Green Governance Africa hosted the Youth Green Jobs Expo, a dynamic learning and networking space that connected youth entrepreneurs, enabling knowledge exchange and the sharing of best practices in climate-smart and innovative farming models. The expo is part of broader efforts to tackle youth unemployment while accelerating Zimbabwe’s transition to a green economy.
With unemployment rising, there is now a chance to reconfigure the jobs landscape while putting the environment at centre stage. The future economy will thrive on reusing, repairing, refurbishing, remaking, and repurposing. This transformation will create new kinds of creative and purposeful jobs.

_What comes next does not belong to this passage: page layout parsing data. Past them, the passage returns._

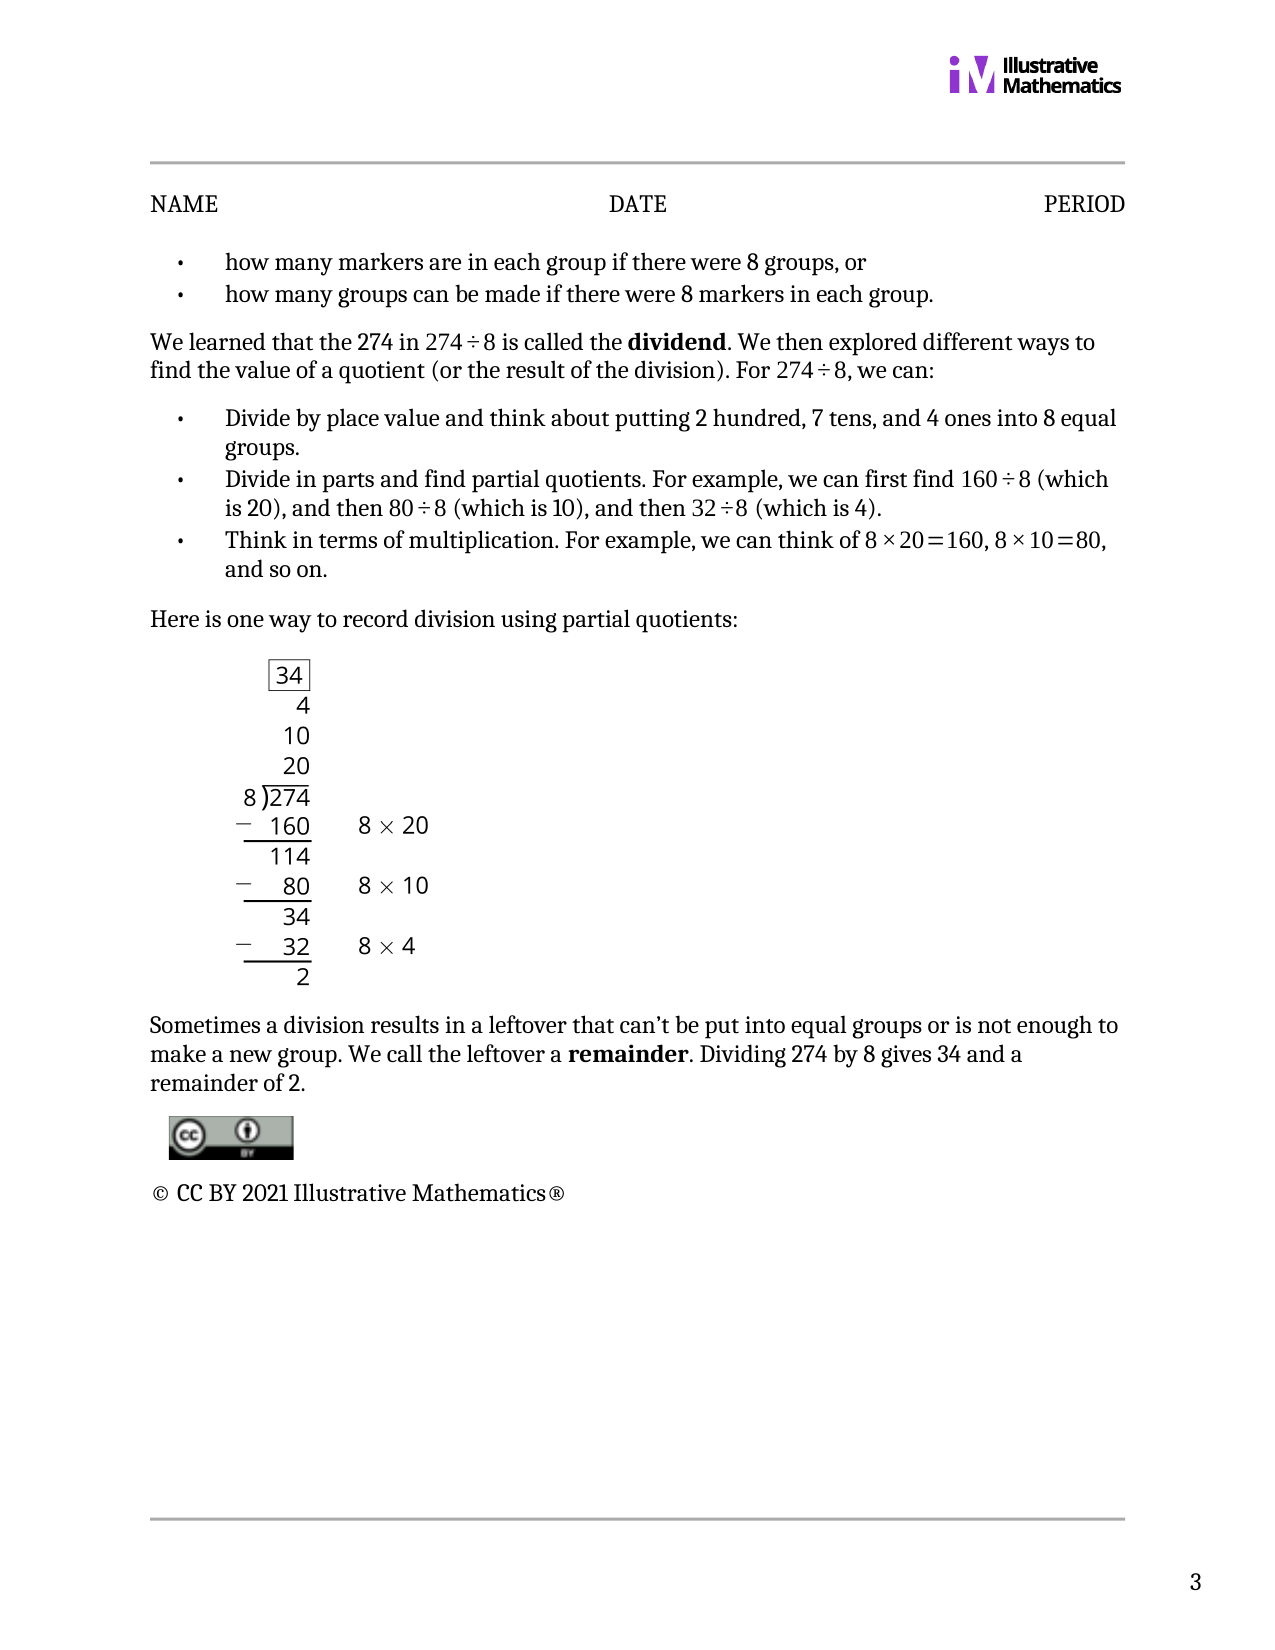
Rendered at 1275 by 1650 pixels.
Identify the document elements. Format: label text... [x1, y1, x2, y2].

picture [168, 1116, 294, 1160]
picture [949, 55, 1121, 93]
list Divide by place value and think about putting 2 hundred, 7 tens, and 4 ones into 8 equal groups. [175, 404, 1125, 461]
text We learned that the 274 in is called the dividend. We then explored different ways to find the value of a quotient (or the result of the division). For , we can: [150, 327, 1125, 385]
list Think in terms of multiplication. For example, we can think of , , and so on. [175, 526, 1125, 584]
list how many groups can be made if there were 8 markers in each group. [175, 280, 1125, 309]
picture [168, 652, 437, 993]
text Sometimes a division results in a leftover that can’t be put into equal groups or is not enough to make a new group. We call the leftover a remainder. Dividing 274 by 8 gives 34 and a remainder of 2. [150, 1011, 1125, 1097]
list how many markers are in each group if there were 8 groups, or [175, 247, 1125, 276]
text © CC BY 2021 Illustrative Mathematics® [150, 1178, 1125, 1207]
text Here is one way to record division using partial quotients: [150, 604, 1125, 633]
list Divide in parts and find partial quotients. For example, we can first find (which is 20), and then (which is 10), and then (which is 4). [175, 465, 1125, 522]
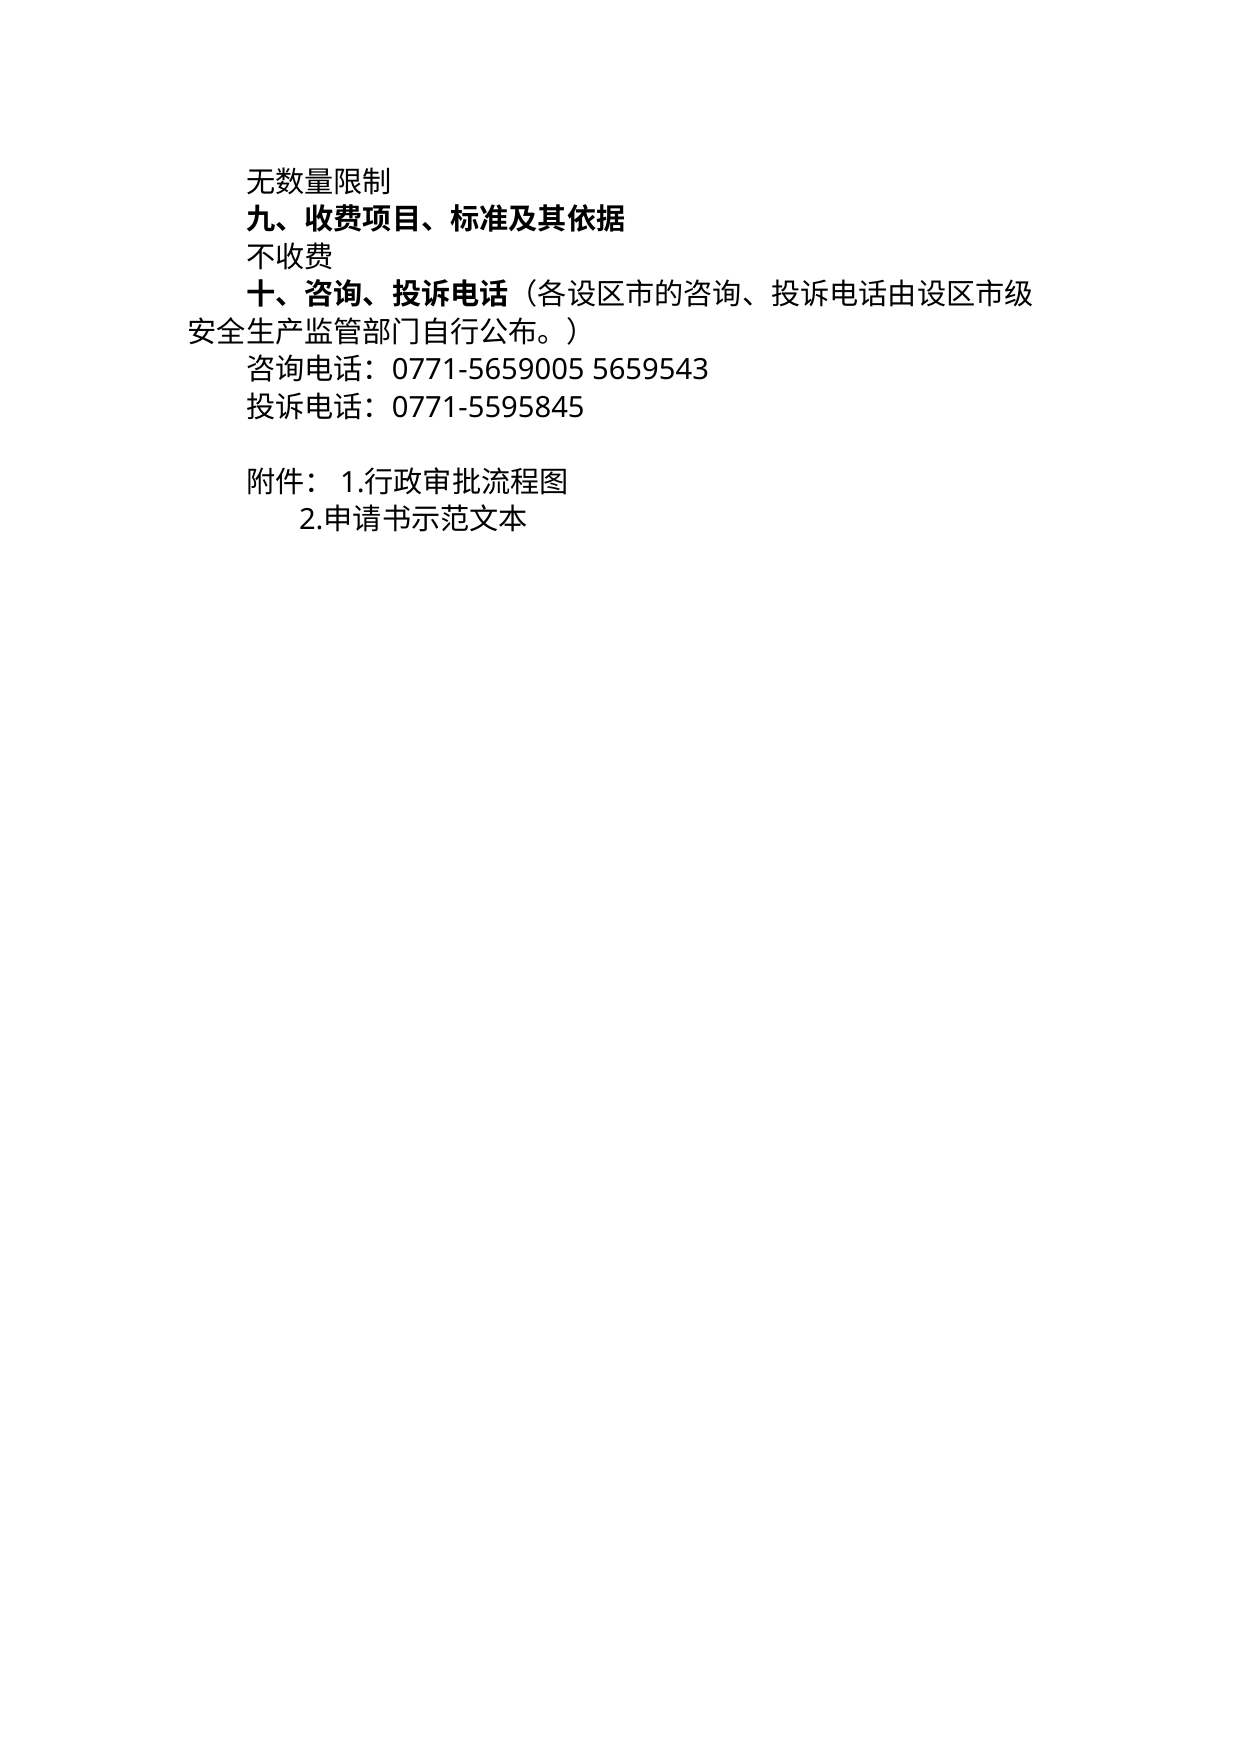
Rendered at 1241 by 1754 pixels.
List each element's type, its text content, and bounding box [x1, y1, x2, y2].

text 投诉电话：0771-5595845 [187, 387, 1053, 424]
text 十、咨询、投诉电话（各设区市的咨询、投诉电话由设区市级安全生产监管部门自行公布。） [187, 274, 1053, 349]
text 九、收费项目、标准及其依据 [187, 199, 1053, 237]
text 不收费 [187, 237, 1053, 274]
text 无数量限制 [187, 162, 1053, 199]
text 2.申请书示范文本 [187, 499, 1053, 537]
text 咨询电话：0771-5659005 5659543 [187, 349, 1053, 387]
text 附件： 1.行政审批流程图 [187, 462, 1053, 499]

By 2035, Zimbabwe aims to build a US$16 billion renewable energy sector, unlocking hundreds of thousands of jobs, powering communities, and asserting leadership in Africa’s clean energy transition. Zimbabwe enjoys more than 300 days of sunshine each year, with vast stretches of underutilised land and a youthful population hungry for opportunity.
A 2024 report by FSD Africa and Shortlist projects that Africa’s green economy could generate up to 3.3 million new direct jobs by 2030. The report’s modelling estimates that energy and electricity alone could generate up to 2 million direct jobs by the end of the decade, accounting for about 70% of the projected green jobs. Solar energy could create around 1.7 million of these jobs, or 57% of the total, while electricity transmission and distribution could add another 197,000 jobs.

Agriculture and nature sectors could add up to 700,000 jobs, about 25% of the total. Within this, climate-smart agricultural technologies could account for 377,000 jobs, aquaculture and poultry farming 189,000 jobs, and ecosystem conservation another 117,000 jobs.

Green jobs help nations realise environmental goals and contribute to livelihoods. This is not a new idea, but it is one that needs more attention.
Jennifer Allan, a lecturer in politics and international relations at Cardiff University, describes climate action as an “economic multiplier” because creating green jobs helps mitigate the ecological crisis.